June 22, 2016
The Secret To Success: Begin
Famous Graphic Designer, Milton Glaser, once said, "You can't do [something] by simply thinking what you are going to do. So you begin. That's my entire secret: begin."
As someone who will read half a dozen books on a subject before starting anything, his simple statement resonated with me. Not too long ago I wrote about my dislike of being a beginner. Too often that feeling keeps me from following Mr. Glaser's advice - I don't get to the begin stage because I don't like the time I am stuck in the learning phase. Of course, as I noted, that is silly since none of us are good at much of anything without learning about it and then practicing.

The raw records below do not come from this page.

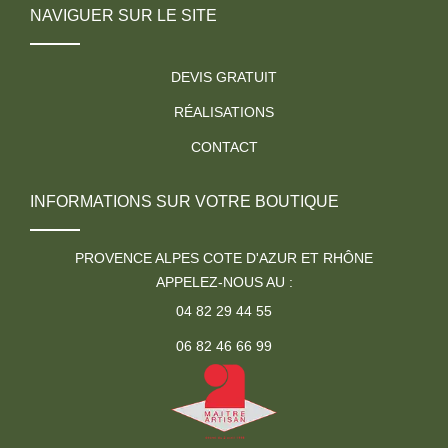
NAVIGUER SUR LE SITE
DEVIS GRATUIT
RÉALISATIONS
CONTACT
INFORMATIONS SUR VOTRE BOUTIQUE
PROVENCE ALPES COTE D'AZUR ET RHÔNE
APPELEZ-NOUS AU :
04 82 29 44 55
06 82 46 66 99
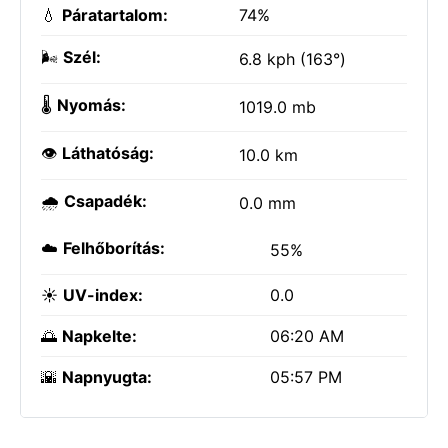
💧
Páratartalom:
74%
🌬️
Szél:
6.8 kph (163°)
🌡️
Nyomás:
1019.0 mb
👁️
Láthatóság:
10.0 km
🌧️
Csapadék:
0.0 mm
☁️
Felhőborítás:
55%
☀️
UV-index:
0.0
🌅
Napkelte:
06:20 AM
🌇
Napnyugta:
05:57 PM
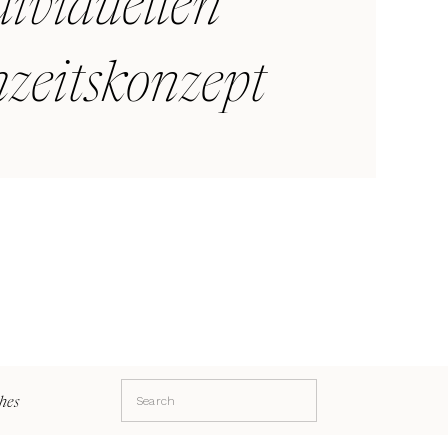
dividuellen
zeitskonzept
Search
hes
for:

Blogger Joel Gascoigne wrote that successful people always start with small projects. They begin at the beginning and then grow. "Try anything" says writer, Andi Cumbo-Floyd. Parenting advisor, Mary Kathryn Johnson, says we all need "Practice, Patience, and Perseverance." Author James Clear says, "Getting started is more important that succeeding."
Does all this advice relate to building a Satisfying Retirement? I'd suggest, "Yes." In the post, You are doing nothing wrong in your retirement, I argue that your retirement journey is, or will be, unique. Your mix of circumstances, life experiences, trials and troubles, and preparation will be unlike anyone else.

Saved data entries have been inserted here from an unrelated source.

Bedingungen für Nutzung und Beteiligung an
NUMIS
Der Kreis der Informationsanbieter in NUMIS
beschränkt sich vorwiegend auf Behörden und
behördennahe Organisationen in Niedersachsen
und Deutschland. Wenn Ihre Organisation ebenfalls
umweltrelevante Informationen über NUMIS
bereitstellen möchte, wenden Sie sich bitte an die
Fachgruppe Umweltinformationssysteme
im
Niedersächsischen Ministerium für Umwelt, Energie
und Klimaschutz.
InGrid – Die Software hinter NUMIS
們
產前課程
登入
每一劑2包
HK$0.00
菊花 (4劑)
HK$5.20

That really means you began at the beginning. Your whole life has led you to where you are today. You built a foundation and then added to it as you aged and matured. Now, you have constructed a unique path for your retirement journey. You didn't fear beginning because there was no other choice.
That should be an encouraging thought, even for someone like me who hates not to be good at something from day one. If I look back at what allowed me to retire at 52 and where I have journeyed in the last 15 years, I was constantly starting over, refining and readjusting.

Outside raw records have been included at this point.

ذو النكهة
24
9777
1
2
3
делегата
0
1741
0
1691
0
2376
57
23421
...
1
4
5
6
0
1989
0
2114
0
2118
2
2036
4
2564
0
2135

I am beginning some aspect of my life, over and over, rather constantly. I am absolutely not the same person I was years ago. Emotionally, financially, and relationally, Bob Lowry is almost unrecognizable from my days as a DJ, new dad, workaholic-travelling entrepreneur, or new retiree.
"When there is a hill to climb, don't think that waiting will make it smaller." Or, from the Sound of Music, " Let's start at the very beginning...a very good place to start."